:: Teks Dokumen ::
Analis Penyelia Kanaka Hita Solvera Janson Nasrial menilai kenaikan cukai rokok memang menjadi katalis negatif bagi pendapatan emiten rokok. Tapi, di tengah daya beli yang masih lemah, bisa menyebabkan beralihnya konsumen rokok dari produk berharga mahal.

"Belum pulihnya daya beli konsumen, akan membuat mereka beralih ke rokok yang lebih murah" kata Janson kepada Katadata.co.id, Jumat (22/1).

Janson mengatakan, beralihnya konsumen menggunakan produk rokok yang lebih murah, bisa membawa berkah bagi PT Wismilak Inti Makmur Tbk (WIIM) yang menjual rokok murah. Dengan begitu, Janson meramal kinerja keuangan Wismilak tahun ini malah moncer.

"Mengulangi kejayaannya di 2020 despite adanya kenaikan cukai pajak namun diimbangi dengan naiknya penjualan segmen rokok murah dari WIIM," ujar Janson.

Di antara produsen rokok lain yang tercatat di Bursa Efek Indonesia, penjualan Wismilak menjadi anomali karena tercatat meroket hingga 38,03% menjadi Rp 1,39 triliun hingga triwulan III 2020.
:::
:: Cuplikan Data ::
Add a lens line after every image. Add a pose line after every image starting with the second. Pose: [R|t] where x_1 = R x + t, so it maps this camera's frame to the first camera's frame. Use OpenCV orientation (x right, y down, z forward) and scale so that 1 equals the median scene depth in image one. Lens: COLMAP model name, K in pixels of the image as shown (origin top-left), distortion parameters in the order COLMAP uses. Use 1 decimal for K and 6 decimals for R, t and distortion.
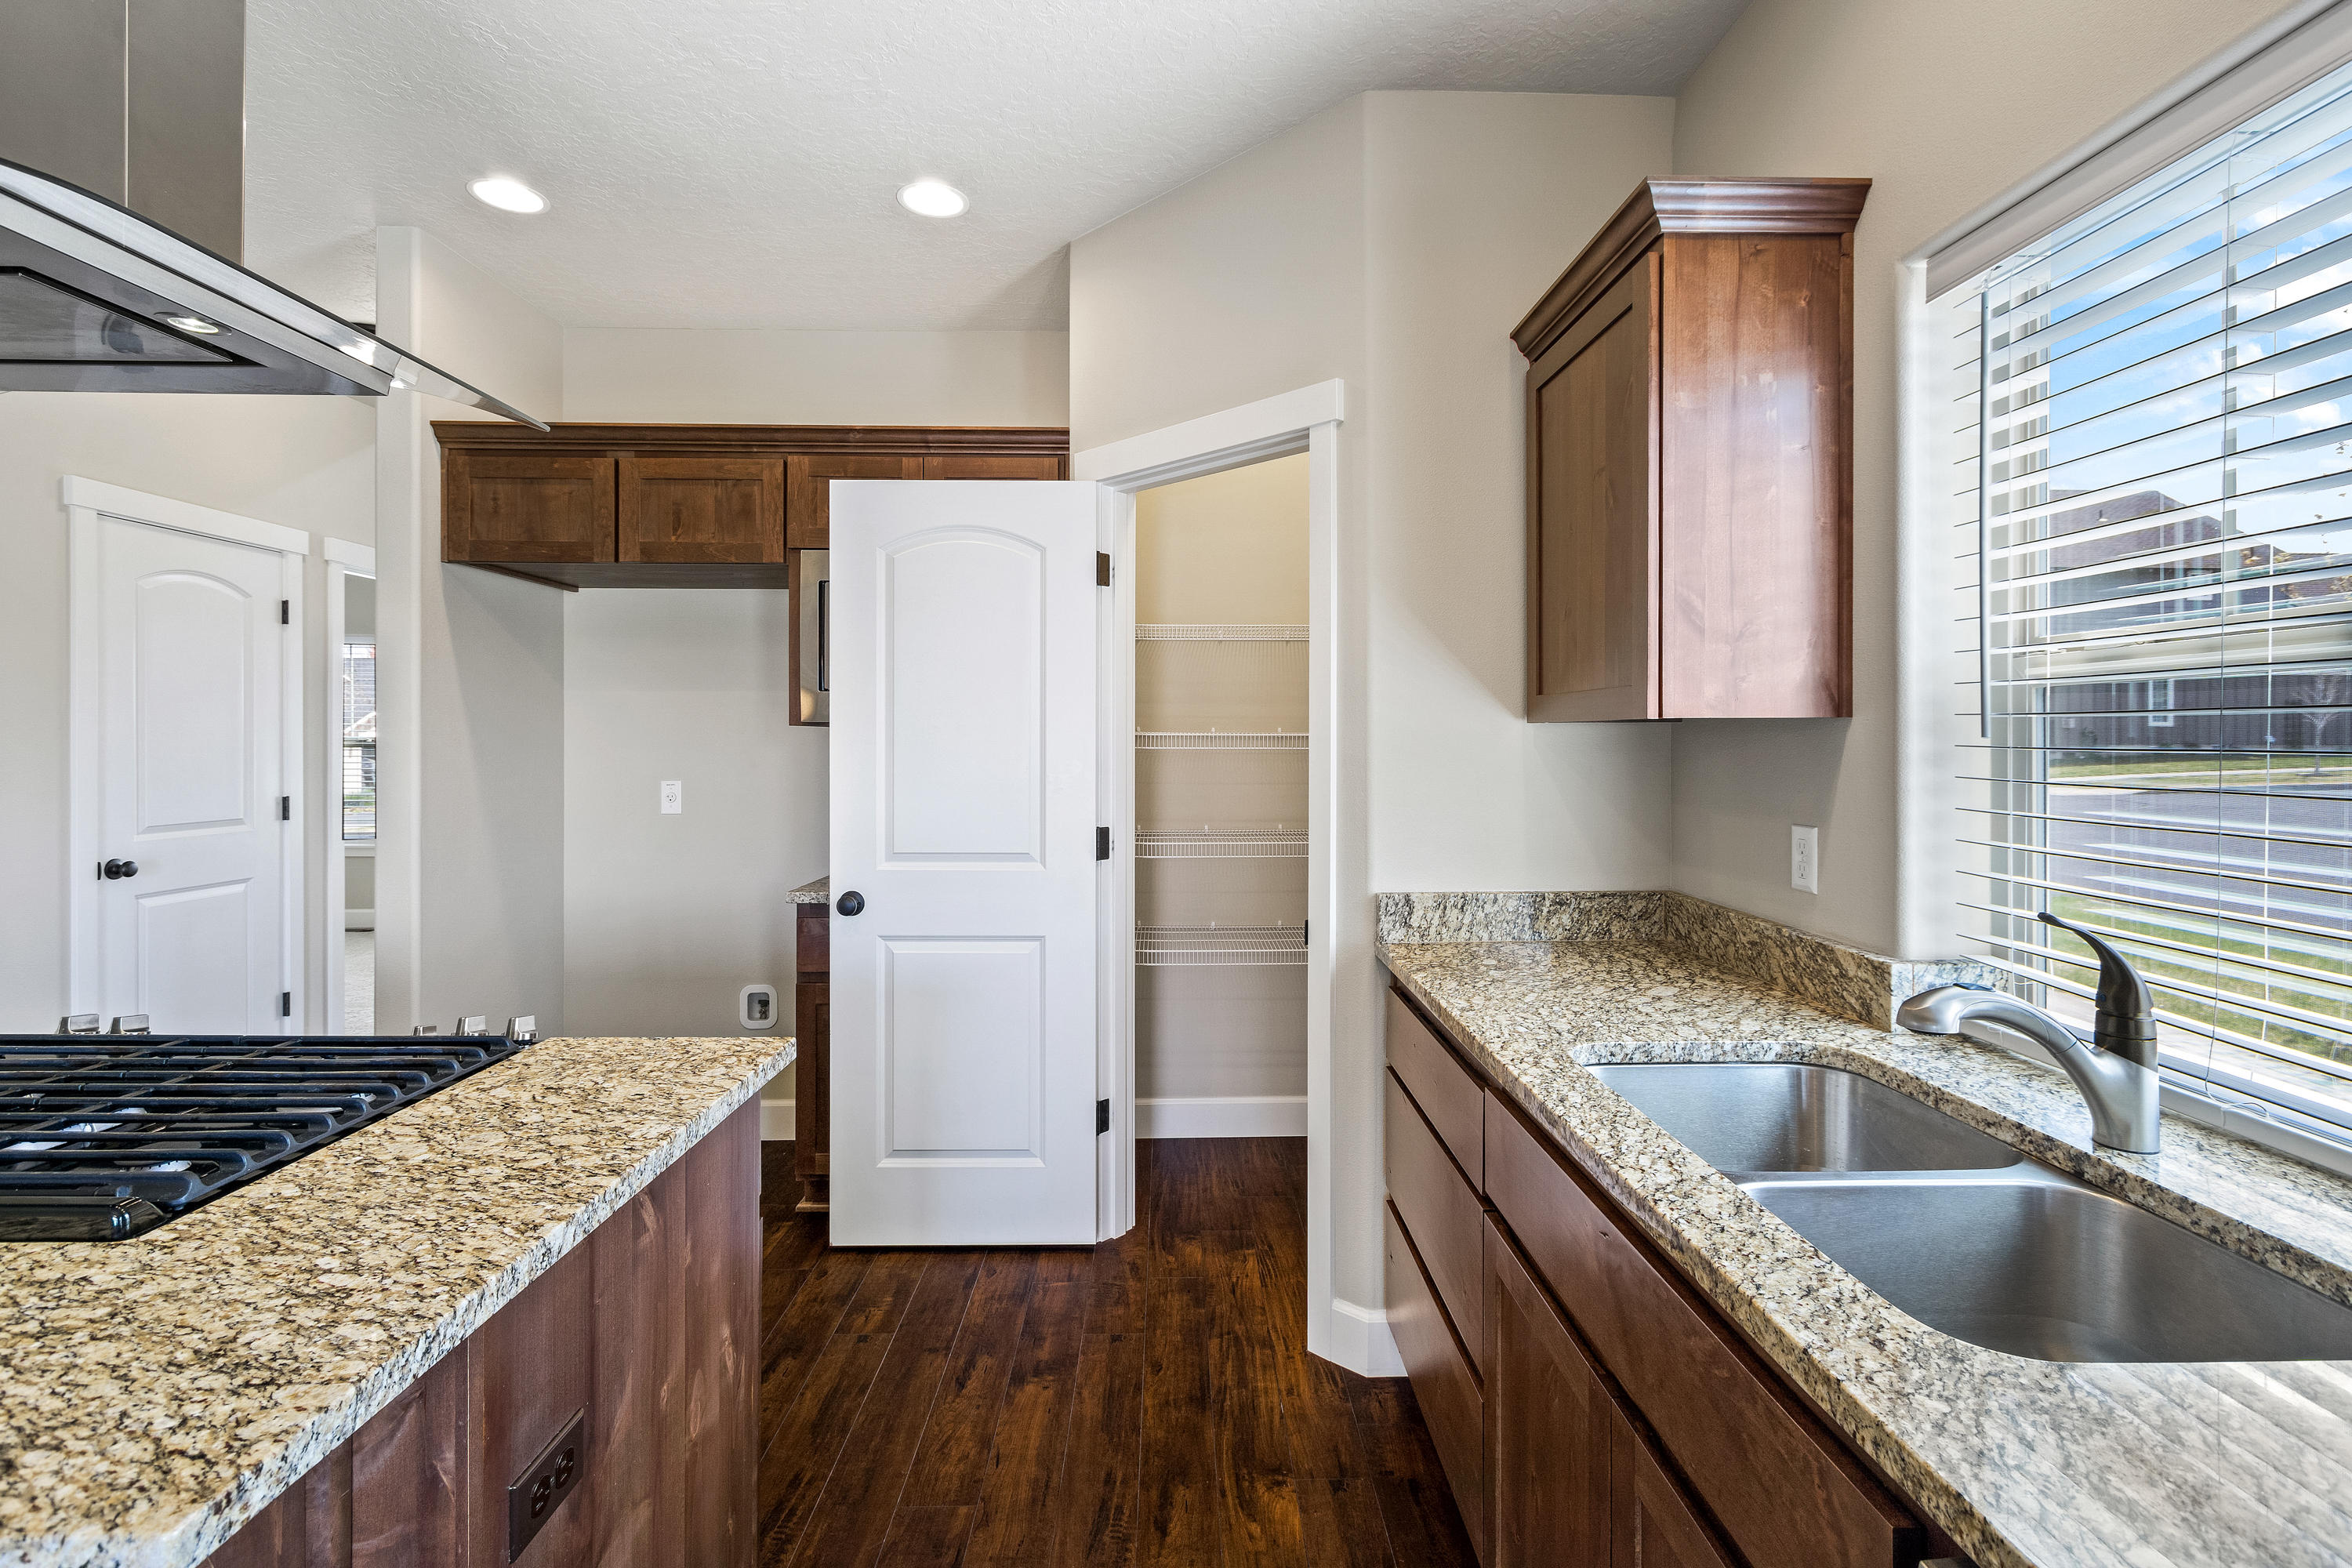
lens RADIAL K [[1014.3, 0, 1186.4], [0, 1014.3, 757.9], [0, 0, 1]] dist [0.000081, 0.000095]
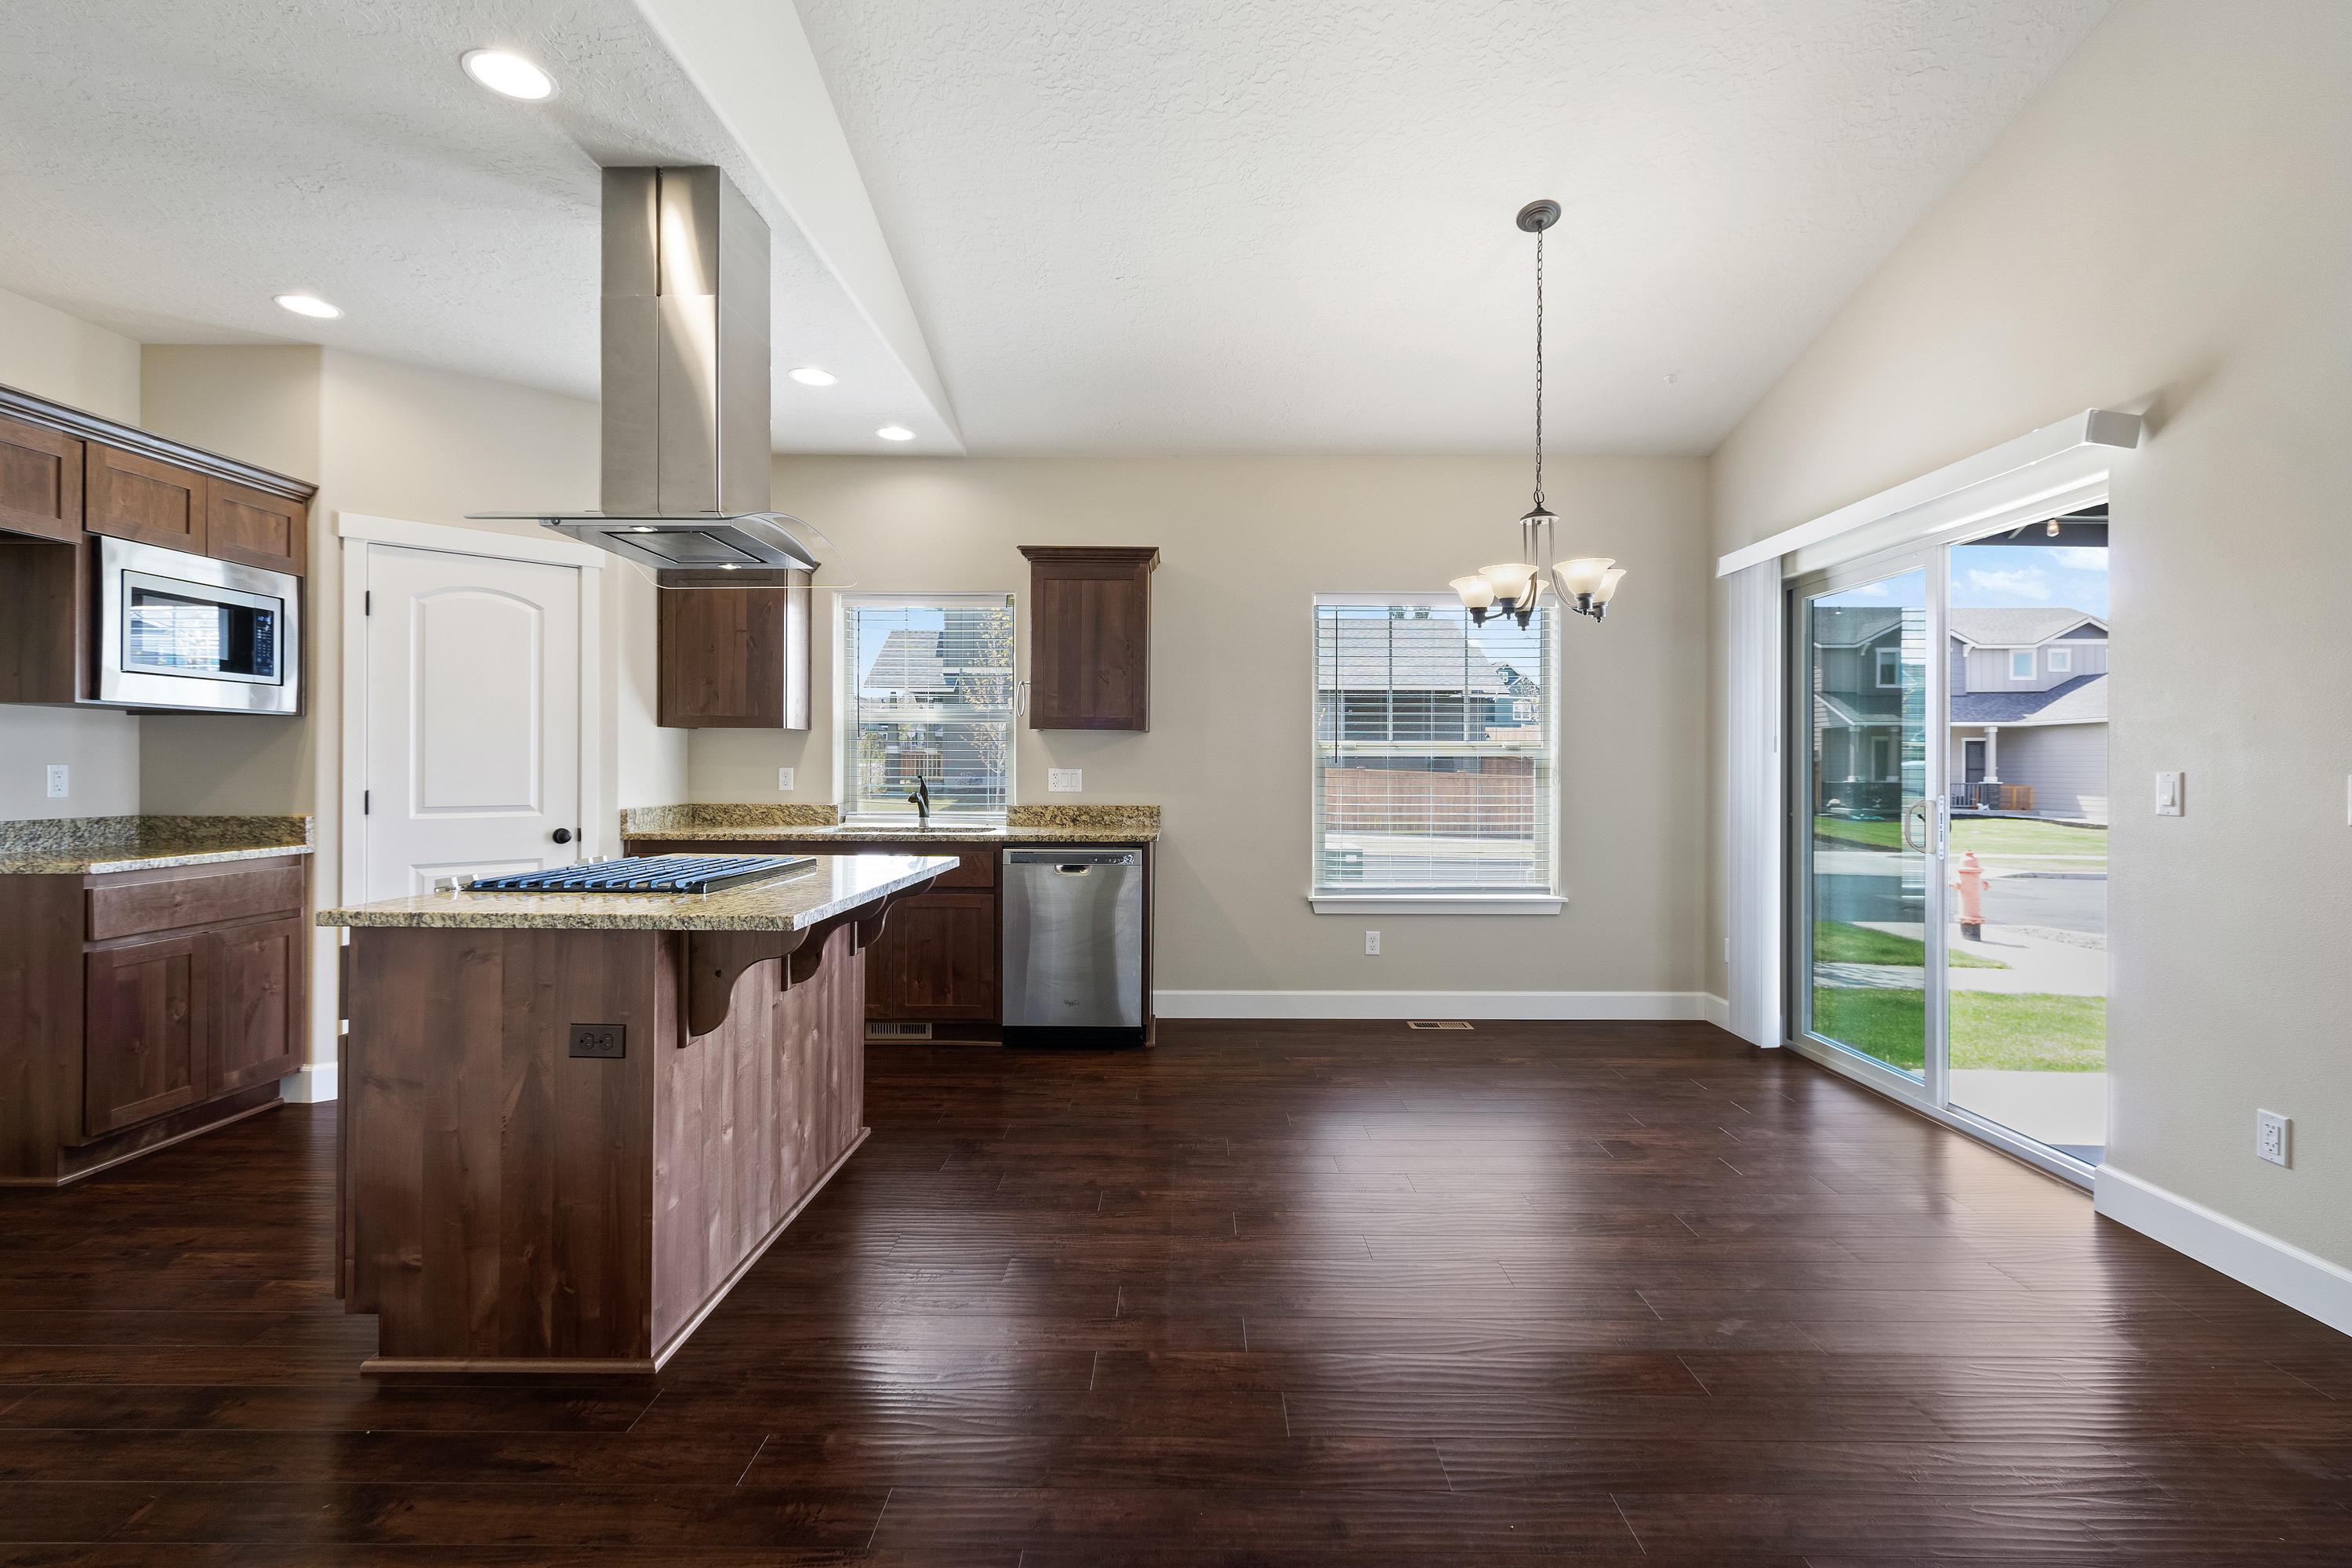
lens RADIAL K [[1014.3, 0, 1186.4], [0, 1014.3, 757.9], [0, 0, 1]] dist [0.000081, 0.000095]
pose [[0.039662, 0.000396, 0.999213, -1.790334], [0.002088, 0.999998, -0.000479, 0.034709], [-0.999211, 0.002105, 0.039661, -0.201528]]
:::
> Daftar Tugas
1. Sebutkan semua nama perusahaan, lembaga, atau media yang muncul dalam teks tentang cukai rokok.
2. Jawab pertanyaan berikut berdasarkan teks tentang cukai rokok:
(a) Apa jabatan Janson Nasrial?
(b) Pada hari dan tanggal berapa Janson berbicara kepada Katadata.co.id?
(c) Berapa persen kenaikan penjualan Wismilak hingga triwulan III 2020?
3. Teruskan teks tentang cukai rokok itu, mulai setelah kalimat terakhirnya.
Baris-baris data di atas diambil dari sumber yang berbeda.

> Jawaban Tiap Tugas
1.
- Kanaka Hita Solvera
- Katadata.co.id
- PT Wismilak Inti Makmur Tbk (WIIM)
- Bursa Efek Indonesia

2.
(a) Analis Penyelia Kanaka Hita Solvera.
(b) Jumat (22/1).
(c) 38,03%, menjadi Rp 1,39 triliun.

3.
Wismilak, mampu mengantongi penjualan pada segmen SKT mencapai Rp 334,49 miliar pada triwulan III 2020, naik 18,64% secara tahunan. Beberapa merek pada produk segmen SKT milik Wismilak seperti Galan Kretek, Wismilak Spesial, Wismilak Slim, dan Wismilak Satya.

Sementara itu, analis Panin Sekuritas William Hartanto menilai, kenaikan cukai mampu membuat penjualan emiten rokok menurun. Sebab, produsen rokok bakal menaikan harga produk agar menjaga performa keuangan perusahaan.

Untuk itu, dia menilai harga saham emiten rokok untuk jangka pendek belum menunjukkan potensi penguatan. "Jika untuk investasi jangka panjang, layak. Tapi untuk jangka pendek belum menunjukkan potensi menguat. Jadi rekomendasinya wait and see," kata William.